Additional Thoughts – The USB-C port on the Magic Keyboard provides another charging option which is great, but it cannot detect any hardware being plugged into it. Disappointing? Yes, especially at the $350 price point. But if you feel like the single port on the iPad Pro itself is enough for you, then this drawback will be a bit easier to accept. In terms of overall weight, the Magic Keyboard with iPad Pro attached can feel a little hefty. I personally don’t mind it and I understand the need for the added weight. Lastly, the viewing angles are excellent. I’ve never felt the need to adjust it more than it’s capable of. I love using this keyboard on a table, and it’s pretty comfortable to use in my lap as well. You may experience a tip-over if you have the viewing angle at its max, or if you have the keyboard on your lap unevenly. Overall, I’ve found how to use it in various positions without it tipping over.

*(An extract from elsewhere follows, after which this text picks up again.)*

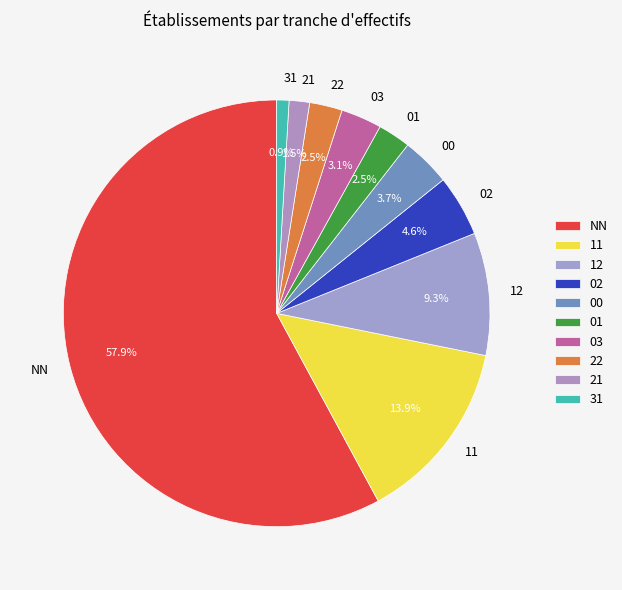

Count the number of slices in the pie.

10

In closing – the Magic Keyboard for iPad Pro is what I and many other iPad users have been wanting since the release of the iPad Pro…or even the iPad itself. It gets a lot of things right and I’m sure you’ll enjoy it if you decide to get it – the iPad experience takes a large leap here. The price can be hard to justify, especially if you feel like it should be a perfect product at the $350 price point. In that case, I would recommend using Apple or 3rd party keyboards/trackpads to get similar functionality.

By ChrisC724 at Best Buy

Alternate of Apple Magic Keyboard for iPad Pro 12.9 (3rd & 4th Generation)

Logitech MX Keys

The Logitech MX Keys and the Apple Magic Keyboard for iPad 2021 are keyboards with low profiles; however, they’re for different uses. The Apple is a folio board meant to be used with the iPad Pro and iPad Air only, so it isn’t compatible with any operating system except for iPadOS. Also, it doesn’t have a USB receiver, Bluetooth, or a cable, so it can’t pair with any other devices since it only uses the Smart Connector to connect to the iPad. On the other hand, the Logitech is for office use, so it has a USB receiver, Bluetooth, and can pair with up to three devices at once. It’s much larger with a function row and a Numpad, and it’s compatible with many operating systems.